Calanthe hirsuta

Scientific classification
- Kingdom: Plantae
- Clade: Tracheophytes
- Clade: Angiosperms
- Clade: Monocots
- Order: Asparagales
- Family: Orchidaceae
- Subfamily: Epidendroideae
- Genus: Calanthe
- Species: C. hirsuta
- Binomial name: Calanthe hirsuta Seidenf.

= Calanthe hirsuta =

- Genus: Calanthe
- Species: hirsuta
- Authority: Seidenf.

Species of plant

Calanthe hirsuta is a species of orchid.

== Taxonomy and naming ==
Calanthe hirsuta is an orchid species first formally described by botanist Gunnar Seidenfaden in 1975 belonging to the section Preptanthe. The specific epithet, hirsuta, is derived from the Latin word for "hairy" or "hirsute", a reference to the distinctive long pubescence found on its floral bracts and the reverse of its petals and sepals.

The original type specimen was collected in Thailand's Nakhon Ratchasima Province in 1930.

== Description and growth ==
This is a deciduous terrestrial herb, typically growing to a height of 38-83 cm.
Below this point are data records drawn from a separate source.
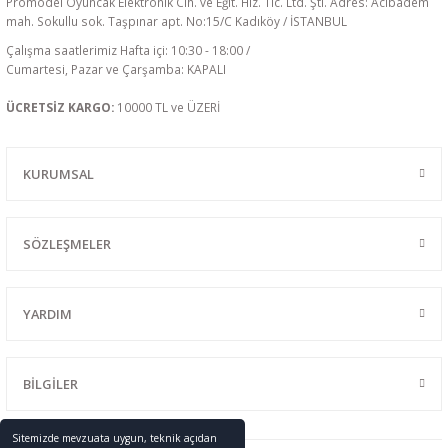
Promodel Oyuncak Elektronik Cih. ve Eğit. Hiz. Tic. Ltd. Şti. Adres: Acıbadem
mah. Sokullu sok. Taşpınar apt. No:15/C Kadıköy / İSTANBUL
Çalışma saatlerimiz Hafta içi: 10:30 - 18:00 /
Cumartesi, Pazar ve Çarşamba: KAPALI
ÜCRETSİZ KARGO:
10000 TL ve ÜZERİ
KURUMSAL
SÖZLEŞMELER
YARDIM
BİLGİLER
Sitemizde mevzuata uygun, teknik açıdan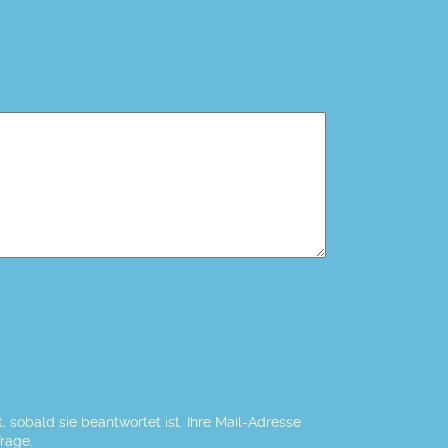
 sobald sie beantwortet ist. Ihre Mail-Adresse
Frage.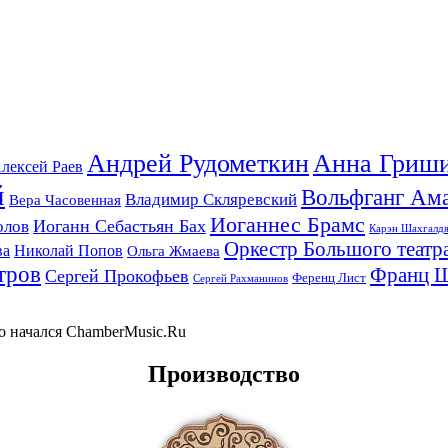
Андрей Рудометкин
Анна Гриш
лексей Раев
й
Вольфганг Ам
Владимир Скляревский
Вера Часовенная
Иоганнес Брамс
Иоганн Себастьян Бах
олов
Карэн Шахгалд
Оркестр Большого театр
ва
Николай Попов
Ольга Жмаева
тров
Франц 
Сергей Прокофьев
Ференц Лист
Сергей Рахманинов
-то начался ChamberMusic.Ru
Производство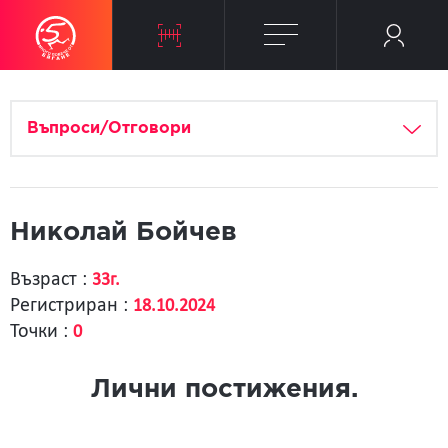
Въпроси/Отговори
Николай Бойчев
Възраст :
33г.
Регистриран :
18.10.2024
Точки :
0
Лични постижения.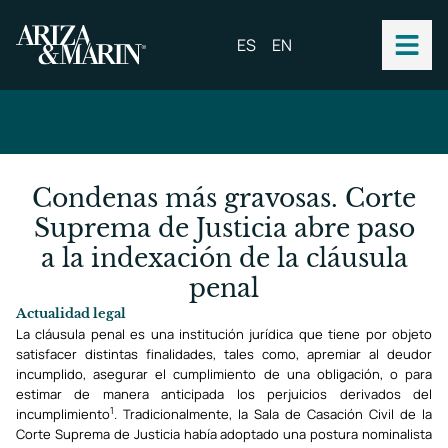
ES
EN
Condenas más gravosas. Corte
Suprema de Justicia abre paso
a la indexación de la cláusula
penal
Actualidad legal
La cláusula penal es una institución jurídica que tiene por objeto
satisfacer distintas finalidades, tales como, apremiar al deudor
incumplido, asegurar el cumplimiento de una obligación, o para
estimar de manera anticipada los perjuicios derivados del
1
incumplimiento
. Tradicionalmente, la Sala de Casación Civil de la
Corte Suprema de Justicia había adoptado una postura nominalista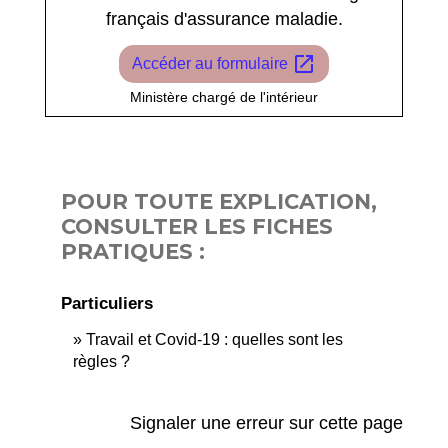
français d'assurance maladie.
open_in_new
Accéder au formulaire
Ministère chargé de l'intérieur
POUR TOUTE EXPLICATION,
CONSULTER LES FICHES
PRATIQUES :
Particuliers
Travail et Covid-19 : quelles sont les
règles ?
Signaler une erreur sur cette page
The plant has prominent ovoid-conical pseudobulbs, about 5 x 3 cm, which are covered by grayish, silvery sheaths. The leaves are not present during flowering.
The inflorescence is softly pubescent and can be up to 55 cm long. The flowers, up to 30 mm across, are a light rose color with darker dots on the lip. Sepals are 14-21 mm long and pubescent on the outside, while petals are 13.5-18 mm long and glabrous. The lip is 3-lobed and has a cylindrical spur that is typically 27-35 mm long.

This species is very similar to Calanthe cardioglossa but can be distinguished by its much longer floral bracts, a longer spur, and a lip that is apically emarginate and lacks the prominent keels seen in C. cardioglossa.

== Habitat and distribution ==
Calanthe hirsuta is very rare and is currently considered endemic to Thailand. Collections have been made in the Eastern and Central regions, including Chaiyaphum and Nakhon Nayok. The habitat is not definitively known, but collections have come from altitudes between 1300 and 2000 meters.

The plant flowers between December and January.